Kazan shared that one distributor told him that about 35% of the retailers the distributor ships products for “are currently on some degree of credit hold,” and that “at times this year, the number was up to 85% of retail accounts, which were on hold. Yes, 85%.”
Not only that, but a change in state law that will give retailers access to more immediate cash – in the form of excise taxes they’re now required to collect and remit to the state – will lead to a “reckoning” when tax bills come due, Kazan said.
Instead of setting that money aside for tax collectors, some retailers are using that money to finance operations. As of December, the industry as a whole owed the state more than $250 million.
“2023 is going to be a shakeout year here in California,” Kazan predicted.
The situation points toward one thing: more contraction, distressed assets, and companies exiting, Kazan said, which already is happening in the cultivation sector.
“At some point, the merry-go-round will have to stop, and some players will be forced to exit the market as has been happening on the cultivation side,” Kazan said. “Since the beginning of July 2022, through the end of February, the number of cultivation licenses in the state of California has dropped by over 1,200.”
Later in the earnings call, CFO Mark Vendetti disclosed that the company just paid off $3.9 million in back taxes to the state and federal governments in Q4 last year, and remarked, “We are among a handful of cannabis companies that have been consistently paying their tax liabilities.”
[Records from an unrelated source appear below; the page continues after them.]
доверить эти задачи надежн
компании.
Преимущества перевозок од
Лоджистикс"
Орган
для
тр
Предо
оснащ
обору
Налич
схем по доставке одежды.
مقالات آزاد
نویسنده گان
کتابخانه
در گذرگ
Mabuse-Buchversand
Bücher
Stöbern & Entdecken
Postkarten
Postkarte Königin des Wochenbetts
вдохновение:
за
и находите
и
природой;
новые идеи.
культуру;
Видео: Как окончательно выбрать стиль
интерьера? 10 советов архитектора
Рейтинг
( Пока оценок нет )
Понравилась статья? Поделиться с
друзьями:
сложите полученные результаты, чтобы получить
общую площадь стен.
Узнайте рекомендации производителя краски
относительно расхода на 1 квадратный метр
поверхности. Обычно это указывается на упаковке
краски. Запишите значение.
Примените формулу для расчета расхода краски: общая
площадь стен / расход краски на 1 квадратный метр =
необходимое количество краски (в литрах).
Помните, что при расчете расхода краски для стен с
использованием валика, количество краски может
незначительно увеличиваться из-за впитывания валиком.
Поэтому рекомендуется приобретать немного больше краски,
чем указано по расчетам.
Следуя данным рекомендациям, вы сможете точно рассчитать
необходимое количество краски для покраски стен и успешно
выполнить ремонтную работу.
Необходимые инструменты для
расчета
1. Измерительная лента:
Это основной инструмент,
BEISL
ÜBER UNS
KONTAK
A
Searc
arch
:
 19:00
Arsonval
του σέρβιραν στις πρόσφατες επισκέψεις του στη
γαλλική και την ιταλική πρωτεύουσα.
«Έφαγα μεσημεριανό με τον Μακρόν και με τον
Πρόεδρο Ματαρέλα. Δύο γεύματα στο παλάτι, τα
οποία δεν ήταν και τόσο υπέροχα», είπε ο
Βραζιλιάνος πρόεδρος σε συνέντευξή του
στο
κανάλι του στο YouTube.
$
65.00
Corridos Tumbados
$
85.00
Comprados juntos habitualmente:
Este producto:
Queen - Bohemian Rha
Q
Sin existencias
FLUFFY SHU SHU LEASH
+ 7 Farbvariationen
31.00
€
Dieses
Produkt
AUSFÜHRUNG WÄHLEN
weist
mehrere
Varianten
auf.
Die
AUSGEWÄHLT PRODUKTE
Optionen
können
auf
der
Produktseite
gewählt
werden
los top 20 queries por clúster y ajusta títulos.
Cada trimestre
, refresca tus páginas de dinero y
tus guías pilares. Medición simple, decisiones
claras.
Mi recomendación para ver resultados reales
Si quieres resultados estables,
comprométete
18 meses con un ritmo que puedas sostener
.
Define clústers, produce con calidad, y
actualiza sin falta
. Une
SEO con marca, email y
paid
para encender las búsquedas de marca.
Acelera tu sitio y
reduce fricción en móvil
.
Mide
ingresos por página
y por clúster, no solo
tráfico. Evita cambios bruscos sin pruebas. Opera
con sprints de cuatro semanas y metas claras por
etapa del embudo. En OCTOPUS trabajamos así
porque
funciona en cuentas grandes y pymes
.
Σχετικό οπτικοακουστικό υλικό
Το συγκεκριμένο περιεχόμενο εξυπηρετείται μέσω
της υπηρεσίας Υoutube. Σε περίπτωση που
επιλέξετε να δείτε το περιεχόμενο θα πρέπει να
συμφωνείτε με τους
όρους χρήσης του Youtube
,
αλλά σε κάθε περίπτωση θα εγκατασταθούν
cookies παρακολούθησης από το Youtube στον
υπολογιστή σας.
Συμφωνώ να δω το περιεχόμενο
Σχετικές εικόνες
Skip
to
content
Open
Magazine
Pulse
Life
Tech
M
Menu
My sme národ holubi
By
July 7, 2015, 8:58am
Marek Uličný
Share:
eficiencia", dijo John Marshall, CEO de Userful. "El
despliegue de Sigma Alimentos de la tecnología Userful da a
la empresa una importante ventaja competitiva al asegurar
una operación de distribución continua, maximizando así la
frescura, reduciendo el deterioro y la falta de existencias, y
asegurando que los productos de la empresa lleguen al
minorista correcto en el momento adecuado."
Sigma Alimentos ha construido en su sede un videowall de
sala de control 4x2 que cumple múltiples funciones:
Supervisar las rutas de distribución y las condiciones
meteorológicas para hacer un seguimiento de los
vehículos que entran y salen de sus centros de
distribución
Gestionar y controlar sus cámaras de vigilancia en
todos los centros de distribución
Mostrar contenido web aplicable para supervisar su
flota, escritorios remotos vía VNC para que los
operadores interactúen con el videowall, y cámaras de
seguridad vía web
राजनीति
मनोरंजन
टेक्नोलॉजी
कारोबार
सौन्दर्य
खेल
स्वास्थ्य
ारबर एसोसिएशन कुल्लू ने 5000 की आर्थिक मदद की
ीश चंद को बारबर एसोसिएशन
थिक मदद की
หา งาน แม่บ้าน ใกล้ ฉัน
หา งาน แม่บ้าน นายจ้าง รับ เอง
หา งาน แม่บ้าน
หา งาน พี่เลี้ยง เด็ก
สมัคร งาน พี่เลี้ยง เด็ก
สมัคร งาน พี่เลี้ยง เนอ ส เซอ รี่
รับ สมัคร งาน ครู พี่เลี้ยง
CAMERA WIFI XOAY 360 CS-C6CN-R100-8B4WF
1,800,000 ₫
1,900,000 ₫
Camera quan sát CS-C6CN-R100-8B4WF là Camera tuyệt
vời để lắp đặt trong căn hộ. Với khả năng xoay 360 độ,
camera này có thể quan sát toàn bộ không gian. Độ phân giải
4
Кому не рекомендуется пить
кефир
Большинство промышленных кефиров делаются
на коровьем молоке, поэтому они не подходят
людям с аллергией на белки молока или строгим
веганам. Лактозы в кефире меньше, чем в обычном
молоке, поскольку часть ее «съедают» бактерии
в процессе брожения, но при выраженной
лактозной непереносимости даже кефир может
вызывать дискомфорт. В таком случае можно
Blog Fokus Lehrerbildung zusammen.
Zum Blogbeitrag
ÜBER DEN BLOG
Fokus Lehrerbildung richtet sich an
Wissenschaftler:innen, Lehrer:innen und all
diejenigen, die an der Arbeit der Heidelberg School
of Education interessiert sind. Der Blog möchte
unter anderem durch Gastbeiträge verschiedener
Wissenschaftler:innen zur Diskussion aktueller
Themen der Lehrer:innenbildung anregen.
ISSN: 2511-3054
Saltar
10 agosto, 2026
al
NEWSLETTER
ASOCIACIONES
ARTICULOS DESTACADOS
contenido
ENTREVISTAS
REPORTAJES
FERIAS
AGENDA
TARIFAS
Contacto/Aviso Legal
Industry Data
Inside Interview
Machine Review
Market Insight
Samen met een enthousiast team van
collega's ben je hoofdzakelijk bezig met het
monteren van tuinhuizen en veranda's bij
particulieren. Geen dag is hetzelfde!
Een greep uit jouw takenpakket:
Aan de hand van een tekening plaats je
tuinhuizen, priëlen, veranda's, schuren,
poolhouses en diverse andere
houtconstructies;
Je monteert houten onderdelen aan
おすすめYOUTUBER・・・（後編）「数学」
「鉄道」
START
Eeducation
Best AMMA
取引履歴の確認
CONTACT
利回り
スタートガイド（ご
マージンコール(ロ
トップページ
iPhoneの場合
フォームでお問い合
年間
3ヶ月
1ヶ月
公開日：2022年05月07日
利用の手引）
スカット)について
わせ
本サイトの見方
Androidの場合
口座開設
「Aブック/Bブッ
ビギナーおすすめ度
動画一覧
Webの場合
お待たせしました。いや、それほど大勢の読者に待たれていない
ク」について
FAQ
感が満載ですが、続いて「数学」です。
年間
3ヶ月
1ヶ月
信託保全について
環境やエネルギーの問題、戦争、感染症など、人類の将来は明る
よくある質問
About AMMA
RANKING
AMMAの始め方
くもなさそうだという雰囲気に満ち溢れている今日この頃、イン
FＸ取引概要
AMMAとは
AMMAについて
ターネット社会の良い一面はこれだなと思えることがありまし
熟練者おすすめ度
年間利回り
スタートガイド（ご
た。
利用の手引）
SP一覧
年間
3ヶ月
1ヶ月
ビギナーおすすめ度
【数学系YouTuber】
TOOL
Vendetti also noted that because Glass House is expecting a “difficult retail landscape” in the coming year, the company reduced its CPG revenue projections to $25 million, down from $35 million, and retail guidance down to $50 million from $65 million.
“There’s 1,000 places that you can buy a joint, right? And of those, 400 or so are actually paying (their bills) on time,” Vendetti said.
Ironically, the exit of so many licensed cultivators has resulted in a major uptick of demand for Glass House by brands and manufacturers that want raw cannabis for their edibles, pre-rolls, and other products.
“There is a massive supply-demand component that has now flipped where there’s just massive demand and not nearly enough supply,” Kazan said. “I probably had six calls last week that were just out of the blue coming to me, and that doesn’t usually happen. … The demand is just incredible right now.”